**WHAT YOU NEED TO DO**
Rename the field "locality" to "site" throughout all the rows below, leaving everything else in them unchanged.

(Source records)
▬▬▬▬▬▬

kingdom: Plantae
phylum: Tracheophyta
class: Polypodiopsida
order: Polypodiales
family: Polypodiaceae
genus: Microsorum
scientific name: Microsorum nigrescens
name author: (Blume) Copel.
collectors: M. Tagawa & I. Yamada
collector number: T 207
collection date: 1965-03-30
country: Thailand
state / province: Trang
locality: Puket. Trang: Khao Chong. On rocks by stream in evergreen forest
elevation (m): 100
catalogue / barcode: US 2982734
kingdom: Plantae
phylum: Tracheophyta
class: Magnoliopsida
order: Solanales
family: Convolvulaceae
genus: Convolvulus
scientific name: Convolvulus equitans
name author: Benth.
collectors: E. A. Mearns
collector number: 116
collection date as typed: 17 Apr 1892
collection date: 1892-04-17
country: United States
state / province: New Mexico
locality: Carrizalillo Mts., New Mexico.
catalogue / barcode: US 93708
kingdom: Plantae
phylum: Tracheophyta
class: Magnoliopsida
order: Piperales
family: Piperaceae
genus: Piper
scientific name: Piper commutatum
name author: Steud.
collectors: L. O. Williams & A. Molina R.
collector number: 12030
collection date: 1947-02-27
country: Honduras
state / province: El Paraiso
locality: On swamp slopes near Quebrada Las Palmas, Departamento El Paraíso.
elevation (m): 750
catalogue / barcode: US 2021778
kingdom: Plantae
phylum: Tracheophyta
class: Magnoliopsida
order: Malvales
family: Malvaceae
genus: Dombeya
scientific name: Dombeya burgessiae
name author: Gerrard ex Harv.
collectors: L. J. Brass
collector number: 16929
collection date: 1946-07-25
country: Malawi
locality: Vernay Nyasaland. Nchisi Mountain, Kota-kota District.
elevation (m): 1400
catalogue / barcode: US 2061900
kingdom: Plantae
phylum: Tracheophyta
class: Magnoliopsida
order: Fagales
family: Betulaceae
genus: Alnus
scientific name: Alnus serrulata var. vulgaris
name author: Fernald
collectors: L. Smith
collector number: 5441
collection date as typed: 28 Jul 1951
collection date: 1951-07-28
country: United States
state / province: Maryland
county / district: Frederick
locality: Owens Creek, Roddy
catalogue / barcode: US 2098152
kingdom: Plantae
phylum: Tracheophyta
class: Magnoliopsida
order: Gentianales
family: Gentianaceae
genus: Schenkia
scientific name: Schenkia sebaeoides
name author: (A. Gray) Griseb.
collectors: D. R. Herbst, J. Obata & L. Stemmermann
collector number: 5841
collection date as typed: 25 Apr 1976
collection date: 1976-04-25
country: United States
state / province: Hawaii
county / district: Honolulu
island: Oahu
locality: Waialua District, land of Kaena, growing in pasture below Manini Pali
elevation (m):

▬▬▬▬▬▬

**FULL OUTPUT**
kingdom: Plantae
phylum: Tracheophyta
class: Polypodiopsida
order: Polypodiales
family: Polypodiaceae
genus: Microsorum
scientific name: Microsorum nigrescens
name author: (Blume) Copel.
collectors: M. Tagawa & I. Yamada
collector number: T 207
collection date: 1965-03-30
country: Thailand
state / province: Trang
site: Puket. Trang: Khao Chong. On rocks by stream in evergreen forest
elevation (m): 100
catalogue / barcode: US 2982734
kingdom: Plantae
phylum: Tracheophyta
class: Magnoliopsida
order: Solanales
family: Convolvulaceae
genus: Convolvulus
scientific name: Convolvulus equitans
name author: Benth.
collectors: E. A. Mearns
collector number: 116
collection date as typed: 17 Apr 1892
collection date: 1892-04-17
country: United States
state / province: New Mexico
site: Carrizalillo Mts., New Mexico.
catalogue / barcode: US 93708
kingdom: Plantae
phylum: Tracheophyta
class: Magnoliopsida
order: Piperales
family: Piperaceae
genus: Piper
scientific name: Piper commutatum
name author: Steud.
collectors: L. O. Williams & A. Molina R.
collector number: 12030
collection date: 1947-02-27
country: Honduras
state / province: El Paraiso
site: On swamp slopes near Quebrada Las Palmas, Departamento El Paraíso.
elevation (m): 750
catalogue / barcode: US 2021778
kingdom: Plantae
phylum: Tracheophyta
class: Magnoliopsida
order: Malvales
family: Malvaceae
genus: Dombeya
scientific name: Dombeya burgessiae
name author: Gerrard ex Harv.
collectors: L. J. Brass
collector number: 16929
collection date: 1946-07-25
country: Malawi
site: Vernay Nyasaland. Nchisi Mountain, Kota-kota District.
elevation (m): 1400
catalogue / barcode: US 2061900
kingdom: Plantae
phylum: Tracheophyta
class: Magnoliopsida
order: Fagales
family: Betulaceae
genus: Alnus
scientific name: Alnus serrulata var. vulgaris
name author: Fernald
collectors: L. Smith
collector number: 5441
collection date as typed: 28 Jul 1951
collection date: 1951-07-28
country: United States
state / province: Maryland
county / district: Frederick
site: Owens Creek, Roddy
catalogue / barcode: US 2098152
kingdom: Plantae
phylum: Tracheophyta
class: Magnoliopsida
order: Gentianales
family: Gentianaceae
genus: Schenkia
scientific name: Schenkia sebaeoides
name author: (A. Gray) Griseb.
collectors: D. R. Herbst, J. Obata & L. Stemmermann
collector number: 5841
collection date as typed: 25 Apr 1976
collection date: 1976-04-25
country: United States
state / province: Hawaii
county / district: Honolulu
island: Oahu
site: Waialua District, land of Kaena, growing in pasture below Manini Pali
elevation (m):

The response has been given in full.